== Assignment ==
Find each line below that contains the word "many", and copy those lines out in full.

(Chart quiz items)
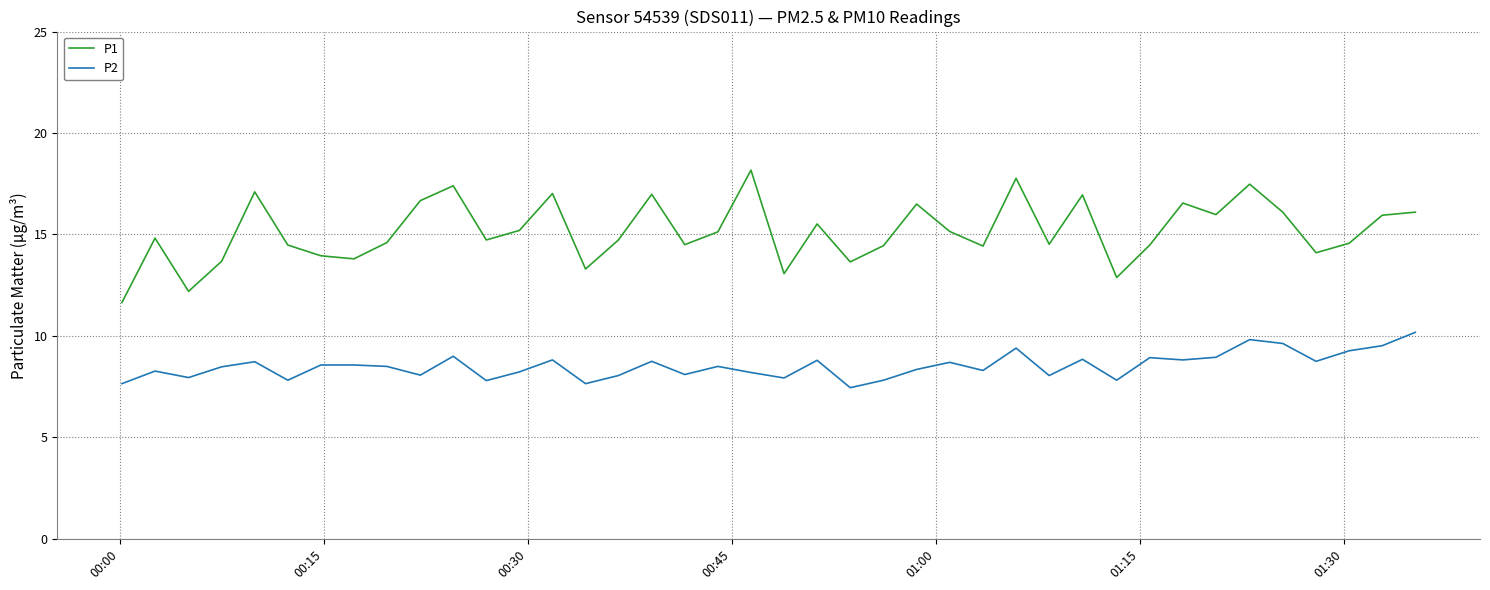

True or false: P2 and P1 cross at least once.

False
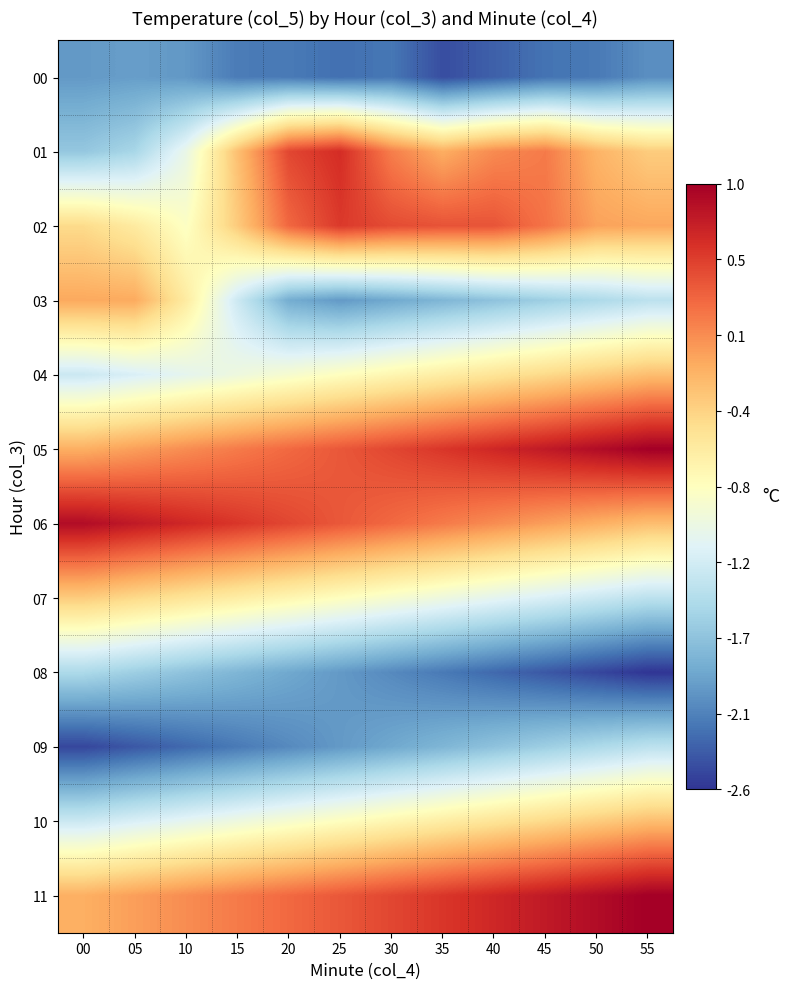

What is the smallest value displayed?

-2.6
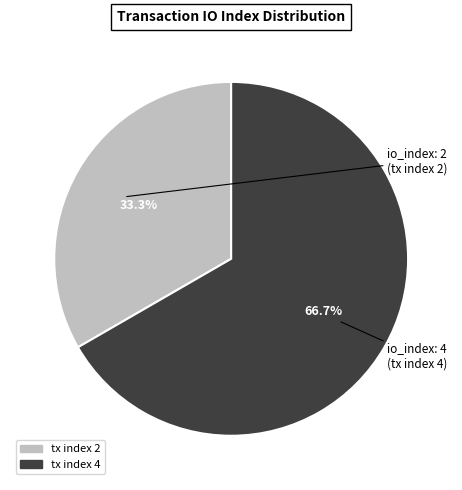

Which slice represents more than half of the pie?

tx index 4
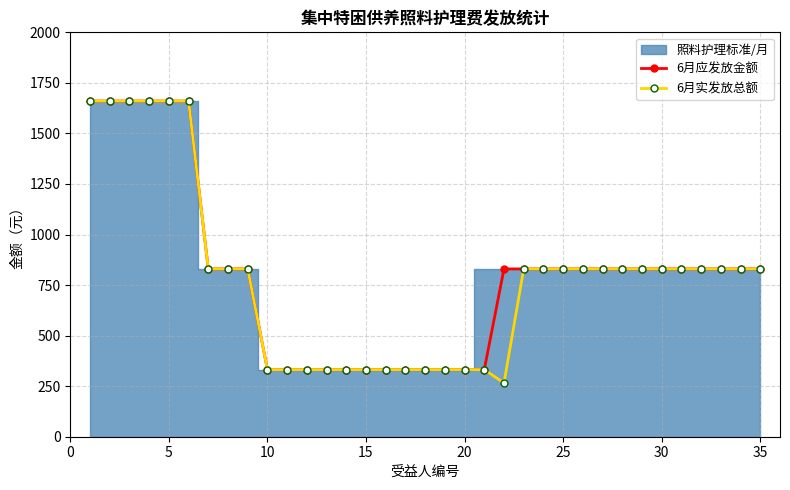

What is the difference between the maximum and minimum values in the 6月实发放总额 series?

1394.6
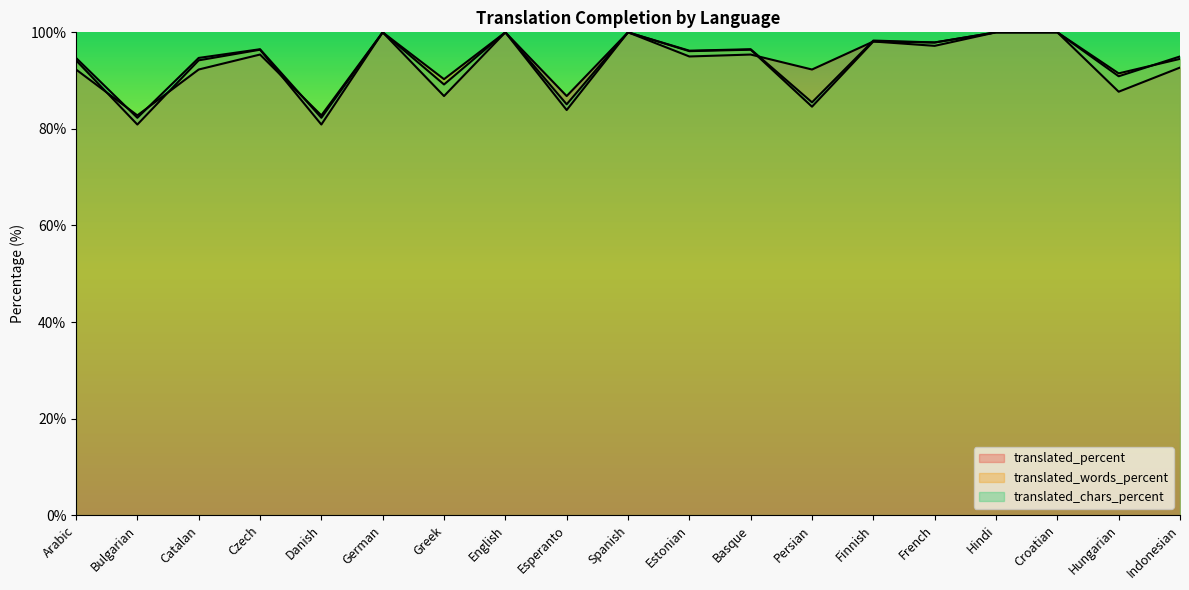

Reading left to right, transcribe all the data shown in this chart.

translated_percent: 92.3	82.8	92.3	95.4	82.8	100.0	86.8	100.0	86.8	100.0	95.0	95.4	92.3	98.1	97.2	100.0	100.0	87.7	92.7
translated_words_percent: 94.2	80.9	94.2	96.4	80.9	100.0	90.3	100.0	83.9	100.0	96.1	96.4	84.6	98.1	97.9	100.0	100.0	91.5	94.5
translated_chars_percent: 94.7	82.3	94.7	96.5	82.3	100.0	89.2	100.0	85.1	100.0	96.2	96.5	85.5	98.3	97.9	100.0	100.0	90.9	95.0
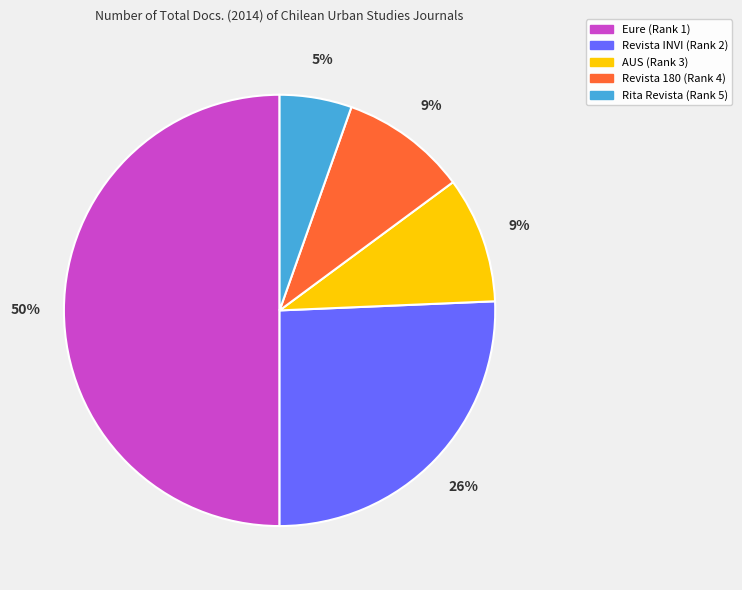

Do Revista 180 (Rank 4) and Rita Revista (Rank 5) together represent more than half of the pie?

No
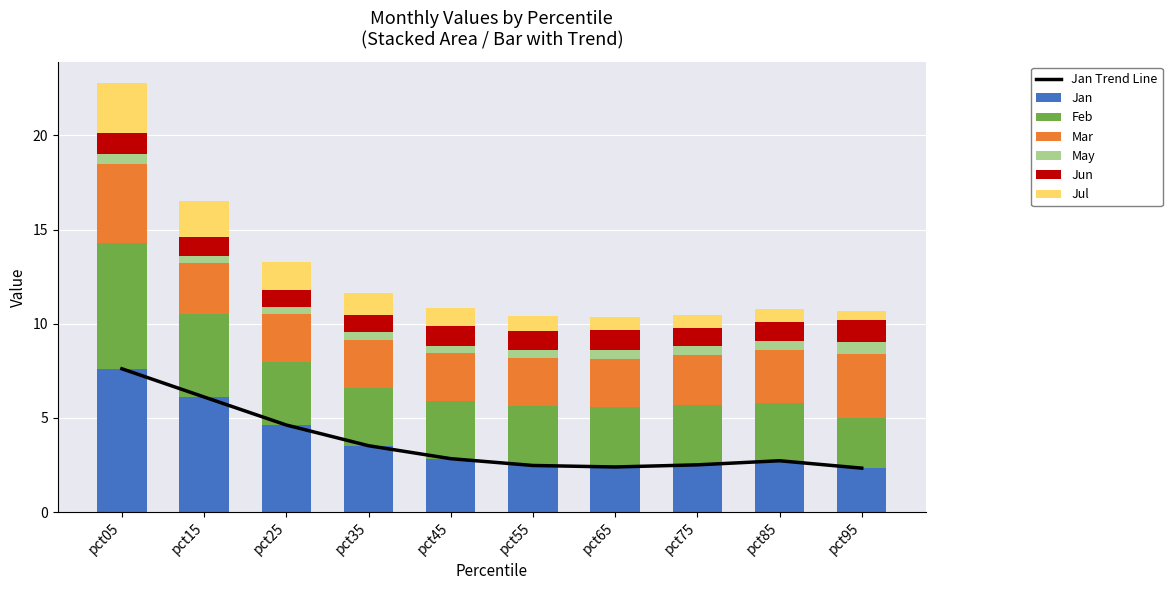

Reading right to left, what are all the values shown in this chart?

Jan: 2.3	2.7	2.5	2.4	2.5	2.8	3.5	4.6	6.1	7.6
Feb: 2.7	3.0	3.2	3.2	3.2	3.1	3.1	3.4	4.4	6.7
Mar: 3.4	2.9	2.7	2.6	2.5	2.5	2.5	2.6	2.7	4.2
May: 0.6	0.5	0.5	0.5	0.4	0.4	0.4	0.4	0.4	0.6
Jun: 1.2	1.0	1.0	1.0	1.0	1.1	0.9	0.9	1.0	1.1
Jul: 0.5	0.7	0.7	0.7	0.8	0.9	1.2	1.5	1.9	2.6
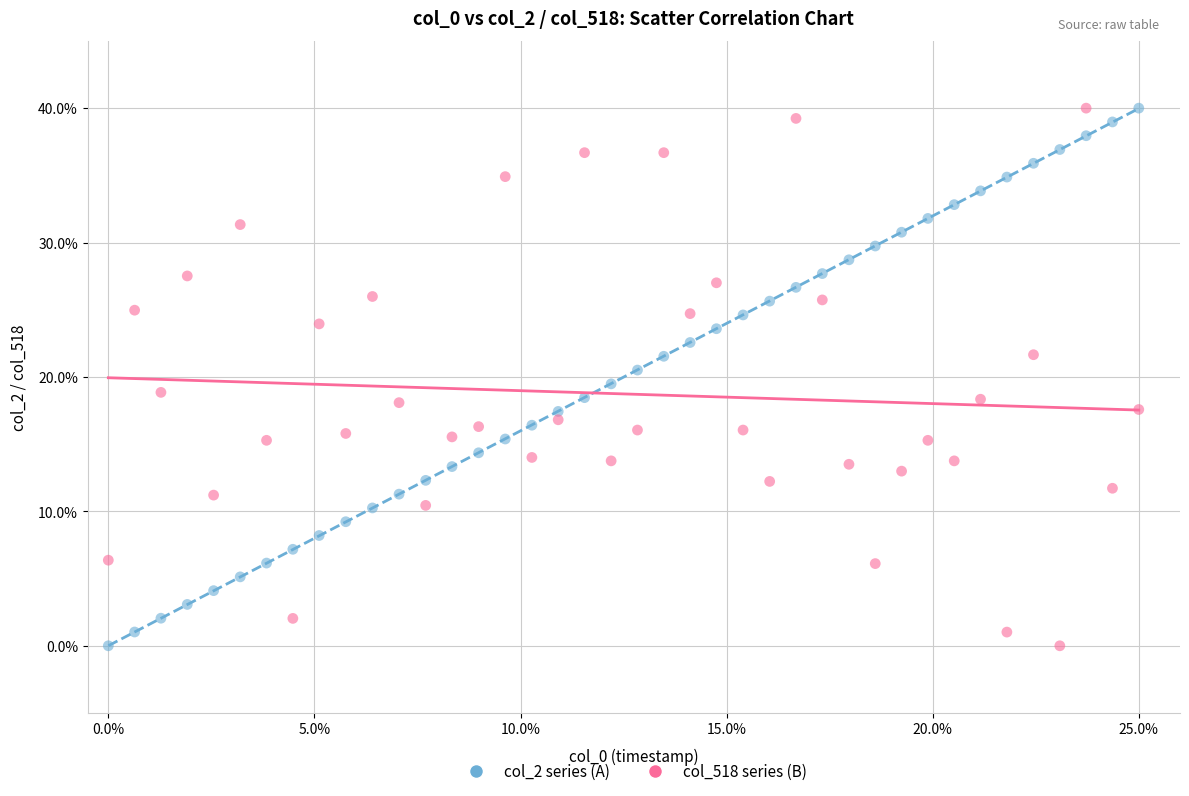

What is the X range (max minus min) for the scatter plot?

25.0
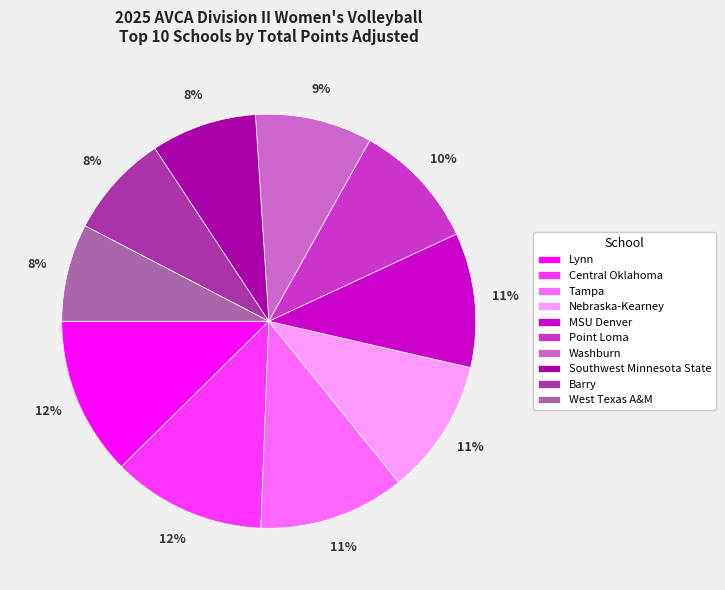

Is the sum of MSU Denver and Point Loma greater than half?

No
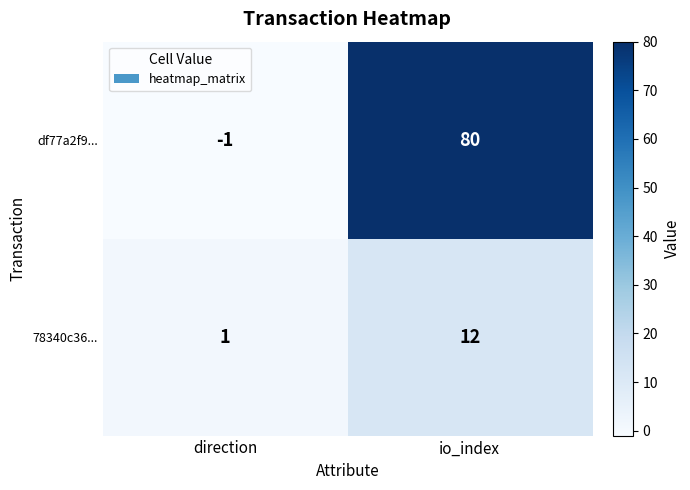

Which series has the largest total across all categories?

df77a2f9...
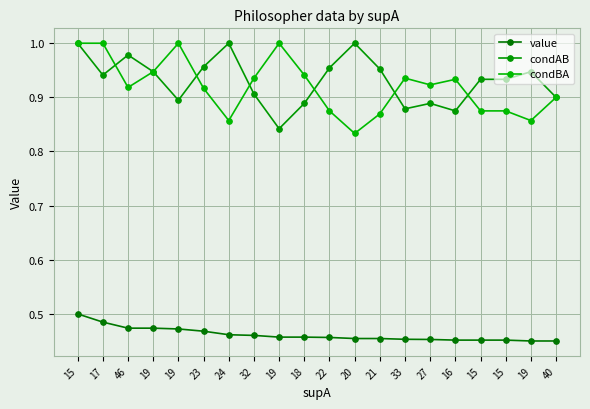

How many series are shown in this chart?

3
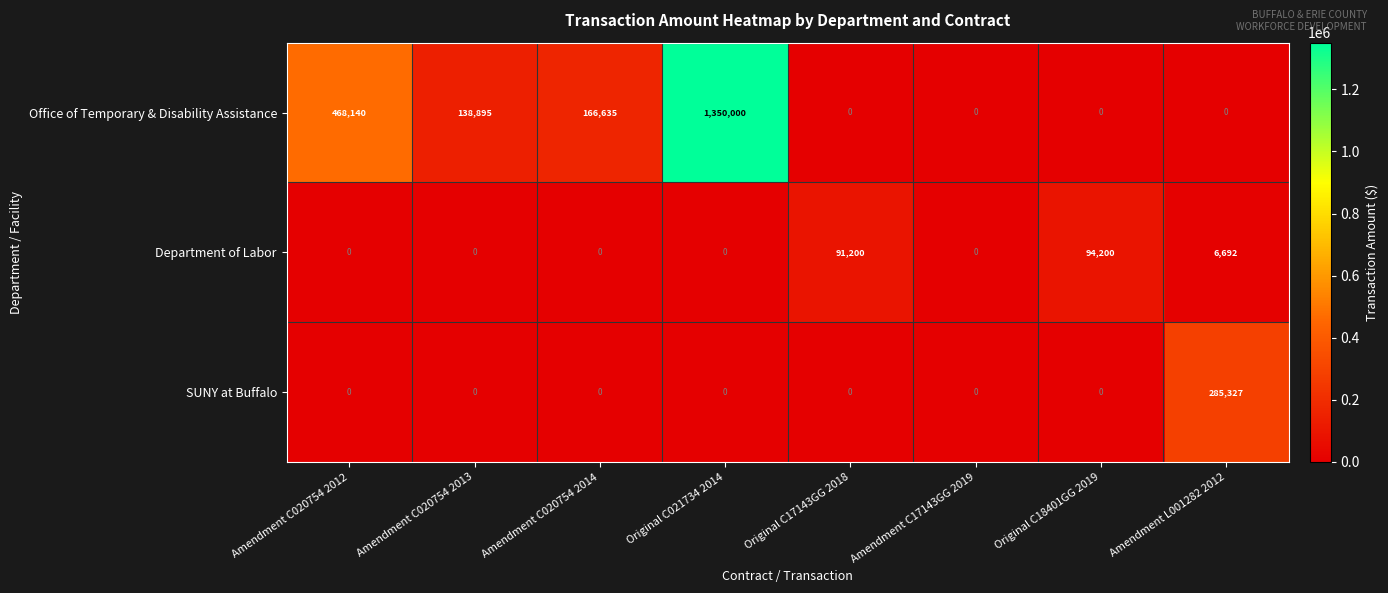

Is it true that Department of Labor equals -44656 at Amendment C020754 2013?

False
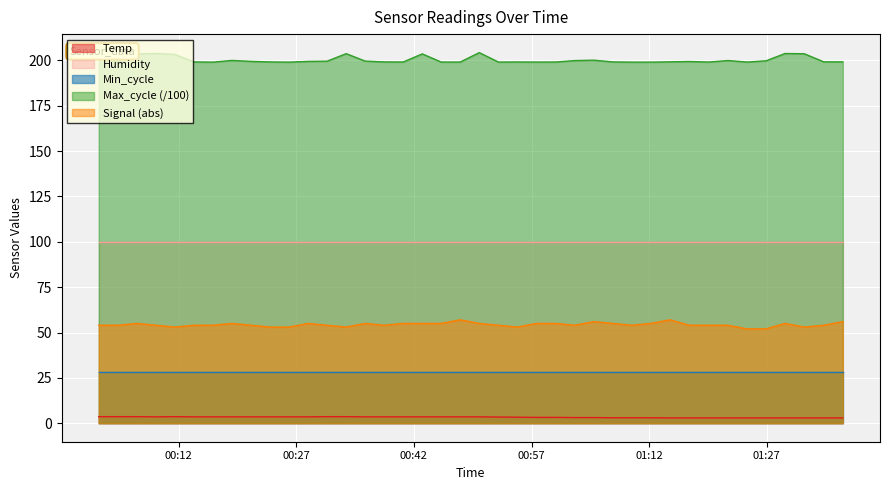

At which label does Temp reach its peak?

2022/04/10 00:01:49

== Answer for the task ==
How many series are shown in this chart?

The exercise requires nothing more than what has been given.